*TASK BRIEF*
Leave out the images and output the records word for word.

*DATA FOR THIS EXERCISE*
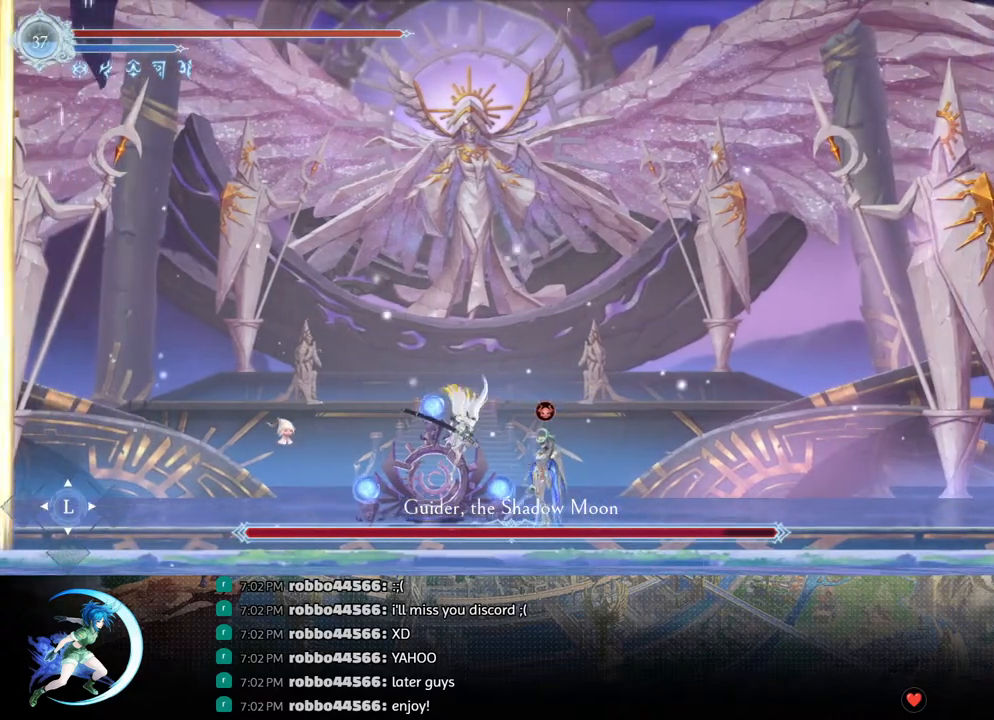
{"buttons": [], "left_stick": "center", "right_stick": "center", "events": [[233, "CROSS", "down"], [283, "CROSS", "up"], [350, "SQUARE", "down"], [417, "SQUARE", "up"]]}
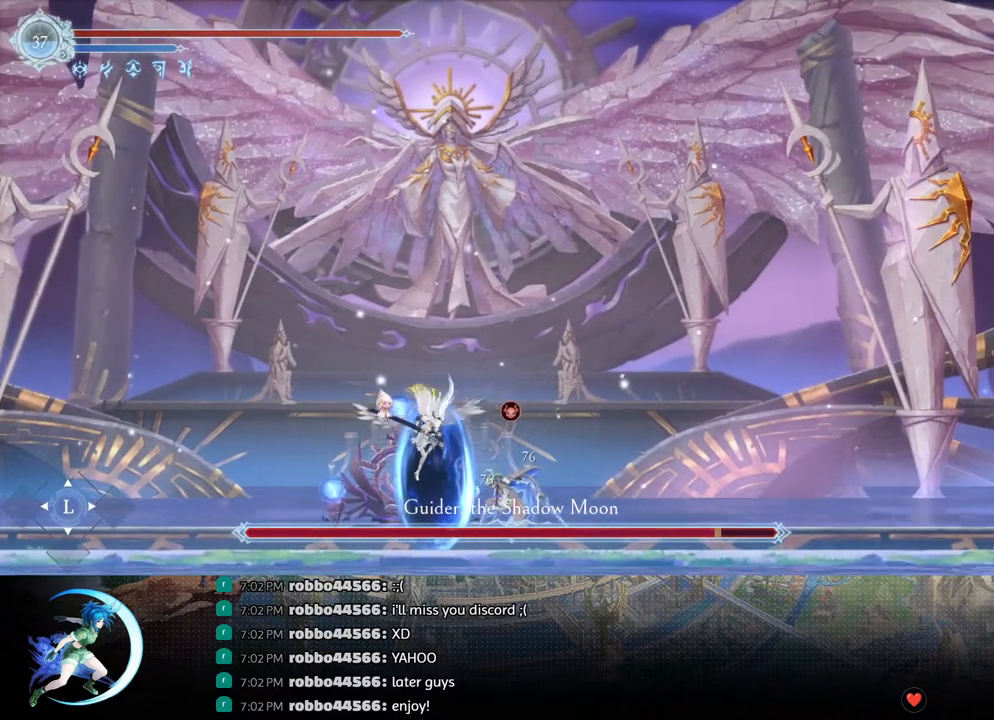
{"buttons": [], "left_stick": "center", "right_stick": "center", "events": [[367, "CROSS", "down"], [450, "CROSS", "up"]]}
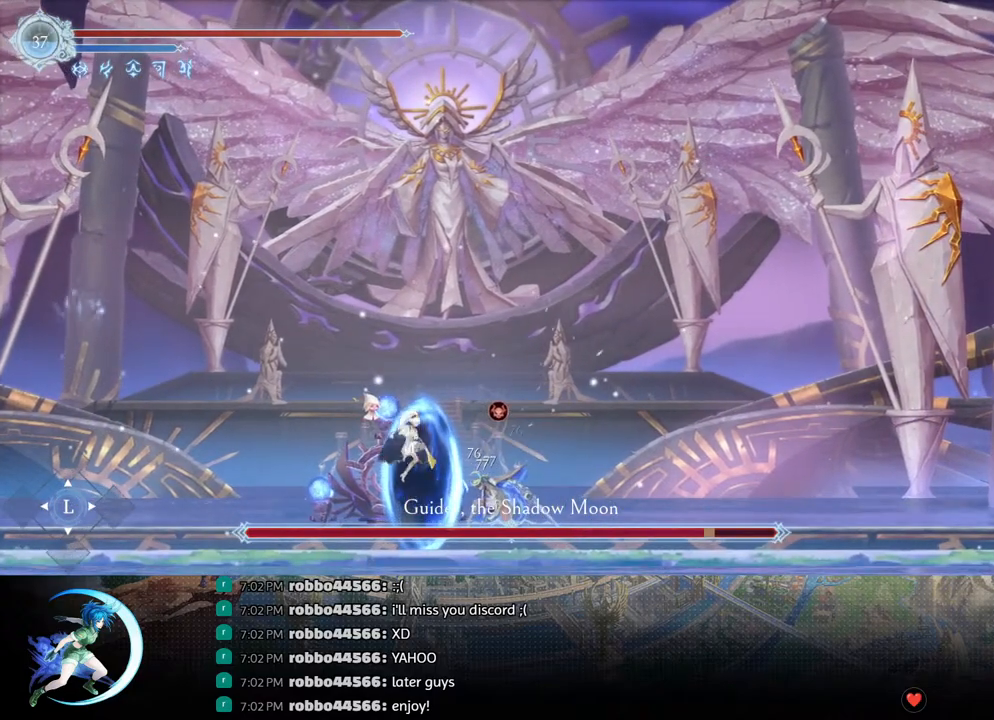
{"buttons": ["DPAD_LEFT"], "left_stick": "center", "right_stick": "center", "events": [[33, "SQUARE", "down"], [83, "SQUARE", "up"], [450, "DPAD_LEFT", "down"]]}
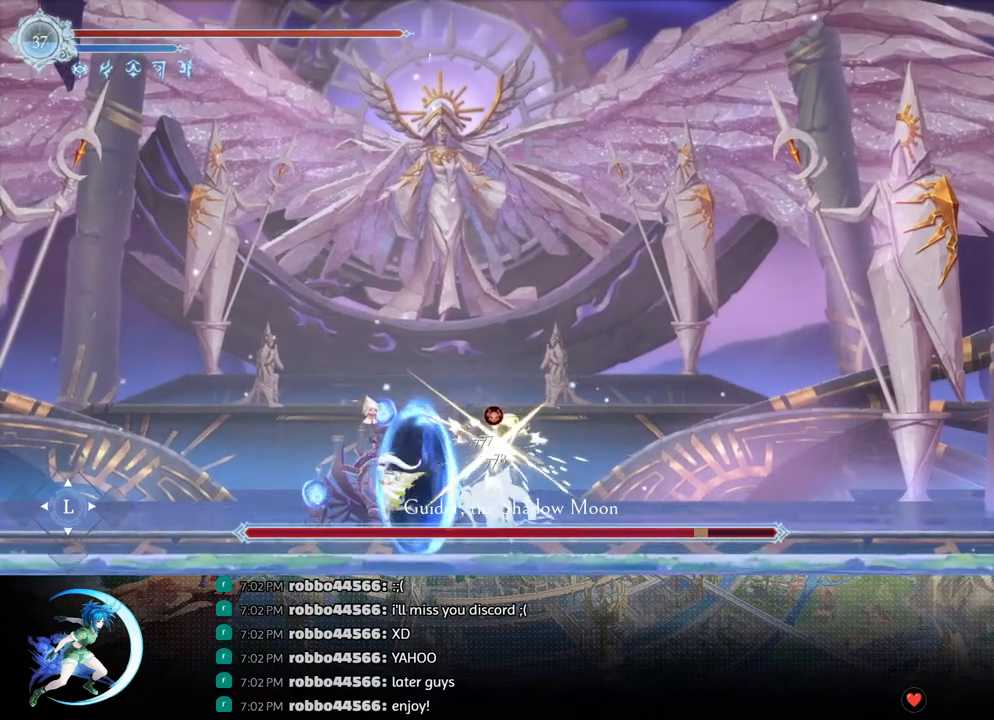
{"buttons": [], "left_stick": "center", "right_stick": "center", "events": [[417, "DPAD_LEFT", "up"]]}
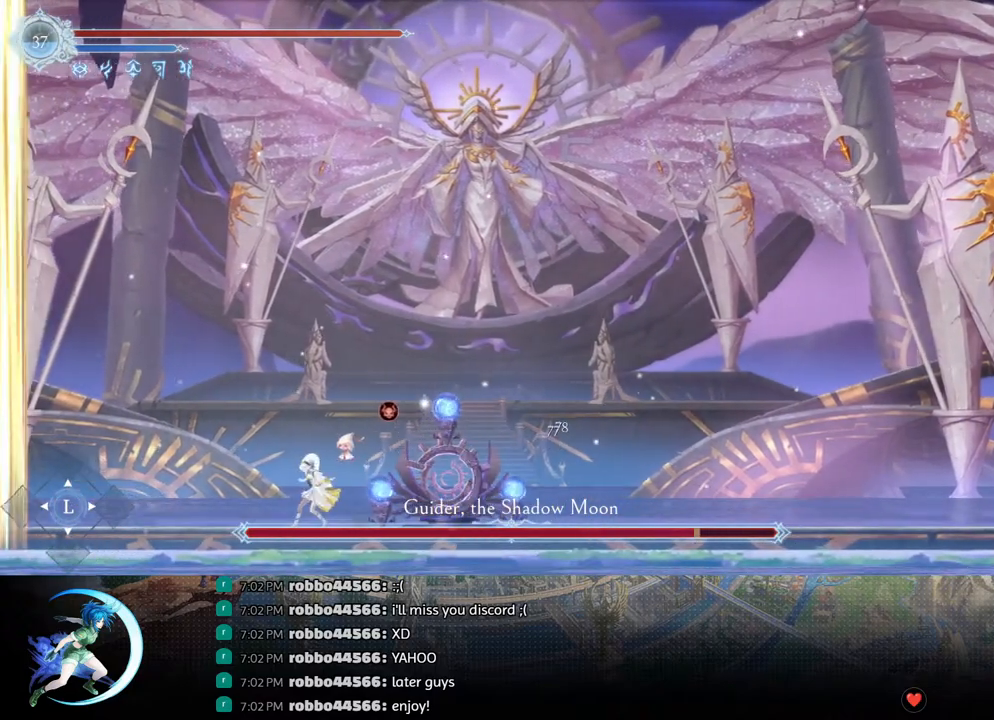
{"buttons": [], "left_stick": "center", "right_stick": "center", "events": [[233, "DPAD_RIGHT", "down"], [283, "R1", "down"], [333, "DPAD_DOWN", "down"], [350, "R1", "up"], [417, "R1", "down"], [433, "DPAD_RIGHT", "up"], [500, "DPAD_DOWN", "up"], [500, "R1", "up"]]}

*EXERCISE ANSWER*
{"buttons": [], "left_stick": "center", "right_stick": "center", "events": [[233, "CROSS", "down"], [283, "CROSS", "up"], [350, "SQUARE", "down"], [417, "SQUARE", "up"]]}
{"buttons": [], "left_stick": "center", "right_stick": "center", "events": [[367, "CROSS", "down"], [450, "CROSS", "up"]]}
{"buttons": ["DPAD_LEFT"], "left_stick": "center", "right_stick": "center", "events": [[33, "SQUARE", "down"], [83, "SQUARE", "up"], [450, "DPAD_LEFT", "down"]]}
{"buttons": [], "left_stick": "center", "right_stick": "center", "events": [[417, "DPAD_LEFT", "up"]]}
{"buttons": [], "left_stick": "center", "right_stick": "center", "events": [[233, "DPAD_RIGHT", "down"], [283, "R1", "down"], [333, "DPAD_DOWN", "down"], [350, "R1", "up"], [417, "R1", "down"], [433, "DPAD_RIGHT", "up"], [500, "DPAD_DOWN", "up"], [500, "R1", "up"]]}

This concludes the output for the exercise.